_Exercise prompt_:
Quote the lines below from the one containing "264 223 4.60" to the final line, both ends included; exclude the pictures.

** Data listing follows **

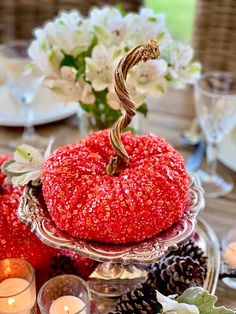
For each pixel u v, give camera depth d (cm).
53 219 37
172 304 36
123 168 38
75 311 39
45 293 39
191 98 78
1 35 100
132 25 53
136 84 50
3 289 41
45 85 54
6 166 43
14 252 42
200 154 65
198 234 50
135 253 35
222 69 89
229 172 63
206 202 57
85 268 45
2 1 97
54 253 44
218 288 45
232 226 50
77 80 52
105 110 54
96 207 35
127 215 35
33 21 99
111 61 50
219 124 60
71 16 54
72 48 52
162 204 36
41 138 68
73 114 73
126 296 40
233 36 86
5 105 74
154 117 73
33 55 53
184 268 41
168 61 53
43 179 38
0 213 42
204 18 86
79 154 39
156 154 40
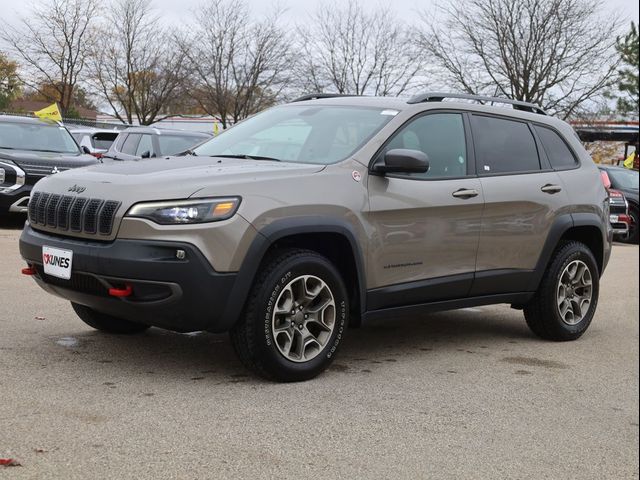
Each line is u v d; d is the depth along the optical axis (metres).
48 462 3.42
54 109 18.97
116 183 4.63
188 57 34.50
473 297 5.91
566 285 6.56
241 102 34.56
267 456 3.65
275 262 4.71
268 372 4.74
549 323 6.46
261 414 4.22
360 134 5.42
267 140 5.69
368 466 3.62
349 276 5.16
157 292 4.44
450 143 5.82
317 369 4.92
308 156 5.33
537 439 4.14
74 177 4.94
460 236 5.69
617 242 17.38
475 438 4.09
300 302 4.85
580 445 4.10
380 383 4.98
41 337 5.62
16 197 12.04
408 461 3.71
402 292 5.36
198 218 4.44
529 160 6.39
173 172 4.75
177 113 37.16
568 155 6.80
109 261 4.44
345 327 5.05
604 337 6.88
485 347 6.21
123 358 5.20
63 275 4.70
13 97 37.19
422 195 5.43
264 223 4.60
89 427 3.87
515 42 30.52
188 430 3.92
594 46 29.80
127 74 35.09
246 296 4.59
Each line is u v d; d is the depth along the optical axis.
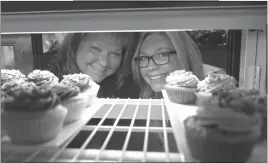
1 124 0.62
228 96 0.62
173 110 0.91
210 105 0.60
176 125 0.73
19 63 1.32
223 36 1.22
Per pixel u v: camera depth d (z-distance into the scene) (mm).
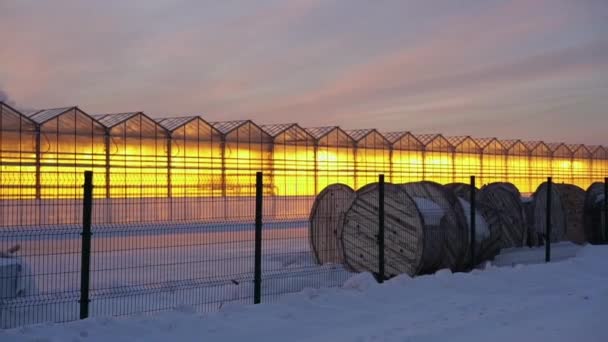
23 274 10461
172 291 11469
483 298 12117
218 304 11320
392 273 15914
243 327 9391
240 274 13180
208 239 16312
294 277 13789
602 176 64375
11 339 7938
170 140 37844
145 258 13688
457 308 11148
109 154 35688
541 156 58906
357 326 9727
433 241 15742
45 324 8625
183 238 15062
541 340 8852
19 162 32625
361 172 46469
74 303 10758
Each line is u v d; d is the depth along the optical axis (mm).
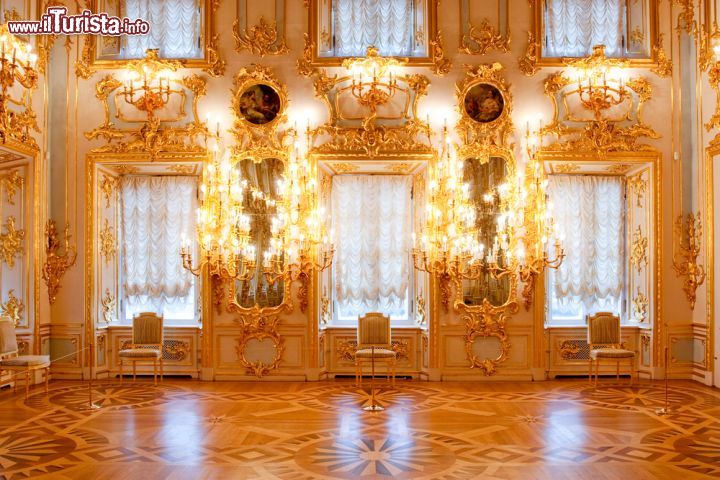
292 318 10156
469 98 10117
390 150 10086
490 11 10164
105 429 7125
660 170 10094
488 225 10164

** End of Data listing **

_Answer section_:
264 223 4.60
89 427 3.87
515 42 30.52
188 430 3.92
594 46 29.80
127 74 35.09
246 296 4.59
Each line is u v d; d is the depth along the optical axis.
1 124 0.62
228 96 0.62
173 110 0.91
210 105 0.60
176 125 0.73
19 63 1.32
223 36 1.22
Per pixel u v: camera depth d (z-distance into the scene) (mm).
23 274 10461
172 291 11469
483 298 12117
218 304 11320
392 273 15914
243 327 9391
240 274 13180
208 239 16312
294 277 13789
602 176 64375
11 339 7938
170 140 37844
145 258 13688
457 308 11148
109 154 35688
541 156 58906
357 326 9727
433 241 15742
45 324 8625
183 238 15062
541 340 8852
19 162 32625
361 172 46469
74 303 10758
Each line is u v d; d is the depth along the optical axis (mm).
292 318 10156
469 98 10117
390 150 10086
490 11 10164
105 429 7125
660 170 10094
488 225 10164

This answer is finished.